Palavras-chave: Direito Penal do Inimigo; Gunther Jakobs; crítica; Brasil; ordenamento jurídico brasileiro.
Abstract: This article aims to contextualize the Enemy’s Criminal Law, a Criminal Policy Movement developed by Gunther Jakobs, and outline historical examples of the application of this Movement both in the global order and in Brazil, demonstrating the remaining traces in the Brazilian legal system. With this, the research aims to demonstrate why the Enemy’s Criminal Law does not find a home in a Democratic State of Law, and must be rejected so that a greater approximation of the rule of law and a move away from the police state can be achieved. Finally, it is proposed the need to eliminate the stalemates that still persist both as premises and as results of the actions of the Criminal Justice System.
Keywords: Enemy Criminal Law; Gunther Jakobs; criticism; Brazil; Brazilian legal system.
Introdução
O presente trabalho possui como metodologia a revisão bibliográfica conexa ao tema e se inicia com uma breve contextualização do termo “Direito Penal do Inimigo”, cunhado por Gunther Jakobs em 1985. Percebe-se que, inicialmente, Jakobs assumia uma posição pretensamente descritiva ou crítica sobre o conceito. Mas, anos depois, passa a legitimá-lo, aduzindo a necessidade de distinguir o “cidadão” do “inimigo”. A principal premissa filosófica admitida por Jakobs é o contratualismo, em que o “cidadão” é encarado como aquele que adentra no Contrato Social, enquanto o “inimigo” opta por manter-se fora dele.
O trabalho também se debruça a analisar as principais distinções e características entre o Direito Penal do Cidadão e Direito Penal do Inimigo. Serão analisadas as diferenças entre os conceitos de “cidadão” e de “inimigo” para que se possa investigar o que cada um deles representa para a sociedade e para o sistema normativo positivado na perspectiva jakobsoniana e, sobretudo, como a teoria fundamenta a diferença de punição a ser aplicada sobre esses dois grupos.
A partir da leitura de Prittwitz, serão, ainda, mencionados e analisados os três grupos que poderiam ser classificados como “inimigo” na perspectiva de Jakobs, quais sejam, o inimigo por sua conduta, o inimigo por fazer do crime seu meio de vida e o inimigo por integrar organização criminosa.

**MATERIAL:**
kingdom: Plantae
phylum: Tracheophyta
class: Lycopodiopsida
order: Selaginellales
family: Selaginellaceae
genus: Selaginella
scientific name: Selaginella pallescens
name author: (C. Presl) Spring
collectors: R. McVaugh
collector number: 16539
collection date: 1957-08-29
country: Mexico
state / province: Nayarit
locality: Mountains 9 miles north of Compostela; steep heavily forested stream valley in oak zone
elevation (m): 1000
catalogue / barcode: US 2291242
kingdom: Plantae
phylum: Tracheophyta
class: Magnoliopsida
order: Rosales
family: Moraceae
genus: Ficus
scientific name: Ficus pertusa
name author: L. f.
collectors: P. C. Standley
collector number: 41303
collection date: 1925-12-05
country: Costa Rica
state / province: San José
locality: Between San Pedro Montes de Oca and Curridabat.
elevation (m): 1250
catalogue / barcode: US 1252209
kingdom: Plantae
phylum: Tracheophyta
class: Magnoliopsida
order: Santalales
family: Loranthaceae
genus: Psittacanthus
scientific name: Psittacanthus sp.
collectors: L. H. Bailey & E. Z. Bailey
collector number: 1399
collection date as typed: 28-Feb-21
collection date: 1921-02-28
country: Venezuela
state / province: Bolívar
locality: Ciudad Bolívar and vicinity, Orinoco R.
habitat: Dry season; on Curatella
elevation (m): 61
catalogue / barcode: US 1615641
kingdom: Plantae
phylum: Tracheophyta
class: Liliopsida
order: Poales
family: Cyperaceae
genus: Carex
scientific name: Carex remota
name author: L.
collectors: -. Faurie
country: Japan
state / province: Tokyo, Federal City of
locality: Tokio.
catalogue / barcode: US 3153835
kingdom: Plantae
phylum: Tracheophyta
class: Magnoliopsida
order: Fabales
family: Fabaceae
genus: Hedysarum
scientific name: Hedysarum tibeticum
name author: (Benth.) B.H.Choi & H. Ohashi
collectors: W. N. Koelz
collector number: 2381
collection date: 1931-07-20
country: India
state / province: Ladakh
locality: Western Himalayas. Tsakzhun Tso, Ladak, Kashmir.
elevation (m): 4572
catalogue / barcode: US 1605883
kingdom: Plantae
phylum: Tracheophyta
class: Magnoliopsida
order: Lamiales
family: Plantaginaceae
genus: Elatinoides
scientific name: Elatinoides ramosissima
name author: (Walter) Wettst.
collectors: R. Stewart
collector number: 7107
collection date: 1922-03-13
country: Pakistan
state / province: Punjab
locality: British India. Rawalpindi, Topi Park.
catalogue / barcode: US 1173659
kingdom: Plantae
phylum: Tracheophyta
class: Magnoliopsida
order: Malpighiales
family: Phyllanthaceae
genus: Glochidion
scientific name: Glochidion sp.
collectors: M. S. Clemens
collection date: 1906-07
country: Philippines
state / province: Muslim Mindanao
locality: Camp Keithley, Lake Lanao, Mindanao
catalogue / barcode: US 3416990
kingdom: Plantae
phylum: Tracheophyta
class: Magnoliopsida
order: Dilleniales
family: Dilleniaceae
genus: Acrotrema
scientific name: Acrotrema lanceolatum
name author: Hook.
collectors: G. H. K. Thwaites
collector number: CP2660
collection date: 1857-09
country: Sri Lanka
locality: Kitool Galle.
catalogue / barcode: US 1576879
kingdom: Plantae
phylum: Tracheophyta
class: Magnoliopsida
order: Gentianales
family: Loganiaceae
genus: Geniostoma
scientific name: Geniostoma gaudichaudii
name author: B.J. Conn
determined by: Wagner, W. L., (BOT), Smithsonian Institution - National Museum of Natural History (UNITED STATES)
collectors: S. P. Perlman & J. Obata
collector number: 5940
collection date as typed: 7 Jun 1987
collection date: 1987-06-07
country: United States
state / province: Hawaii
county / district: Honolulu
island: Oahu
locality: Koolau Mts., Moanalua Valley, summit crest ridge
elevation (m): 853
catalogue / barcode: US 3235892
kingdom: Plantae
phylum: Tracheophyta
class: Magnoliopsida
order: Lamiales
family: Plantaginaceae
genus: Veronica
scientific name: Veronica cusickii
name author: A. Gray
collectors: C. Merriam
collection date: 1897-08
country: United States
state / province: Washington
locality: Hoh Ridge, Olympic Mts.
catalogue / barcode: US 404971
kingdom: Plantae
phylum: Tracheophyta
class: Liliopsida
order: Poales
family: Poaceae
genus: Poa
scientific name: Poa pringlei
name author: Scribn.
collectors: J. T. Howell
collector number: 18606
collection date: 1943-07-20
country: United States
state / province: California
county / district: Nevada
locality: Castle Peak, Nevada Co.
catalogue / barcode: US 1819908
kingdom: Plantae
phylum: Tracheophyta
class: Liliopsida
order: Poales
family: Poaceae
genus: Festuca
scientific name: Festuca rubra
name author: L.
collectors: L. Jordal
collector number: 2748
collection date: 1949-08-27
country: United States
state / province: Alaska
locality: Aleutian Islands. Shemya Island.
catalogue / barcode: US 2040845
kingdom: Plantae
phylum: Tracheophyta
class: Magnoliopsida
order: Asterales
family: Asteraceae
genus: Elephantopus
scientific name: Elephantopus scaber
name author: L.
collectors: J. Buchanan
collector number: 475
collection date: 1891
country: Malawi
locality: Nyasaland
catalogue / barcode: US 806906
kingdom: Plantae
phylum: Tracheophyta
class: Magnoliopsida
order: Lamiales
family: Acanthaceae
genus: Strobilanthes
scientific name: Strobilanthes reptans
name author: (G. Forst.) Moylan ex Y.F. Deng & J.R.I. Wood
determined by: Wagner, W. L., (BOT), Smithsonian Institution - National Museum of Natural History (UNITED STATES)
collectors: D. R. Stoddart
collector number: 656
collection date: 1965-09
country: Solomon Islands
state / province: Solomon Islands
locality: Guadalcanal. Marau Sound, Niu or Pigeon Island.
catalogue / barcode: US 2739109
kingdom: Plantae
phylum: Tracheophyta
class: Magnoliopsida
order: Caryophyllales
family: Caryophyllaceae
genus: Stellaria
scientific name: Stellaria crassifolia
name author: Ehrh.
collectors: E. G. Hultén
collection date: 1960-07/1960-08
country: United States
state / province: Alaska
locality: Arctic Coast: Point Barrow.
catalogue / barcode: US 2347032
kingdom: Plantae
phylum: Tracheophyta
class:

**PEDIDO:** No texto sobre o Direito Penal do Inimigo, copie de novo o trecho entre "Palavras-chave: Direito Penal" e "Criminal Justice System.", inclusive, e troque o nome "Gunther Jakobs" por "Günther Jakobs".

**RESPOSTA:**
Palavras-chave: Direito Penal do Inimigo; Günther Jakobs; crítica; Brasil; ordenamento jurídico brasileiro.
Abstract: This article aims to contextualize the Enemy’s Criminal Law, a Criminal Policy Movement developed by Günther Jakobs, and outline historical examples of the application of this Movement both in the global order and in Brazil, demonstrating the remaining traces in the Brazilian legal system. With this, the research aims to demonstrate why the Enemy’s Criminal Law does not find a home in a Democratic State of Law, and must be rejected so that a greater approximation of the rule of law and a move away from the police state can be achieved. Finally, it is proposed the need to eliminate the stalemates that still persist both as premises and as results of the actions of the Criminal Justice System.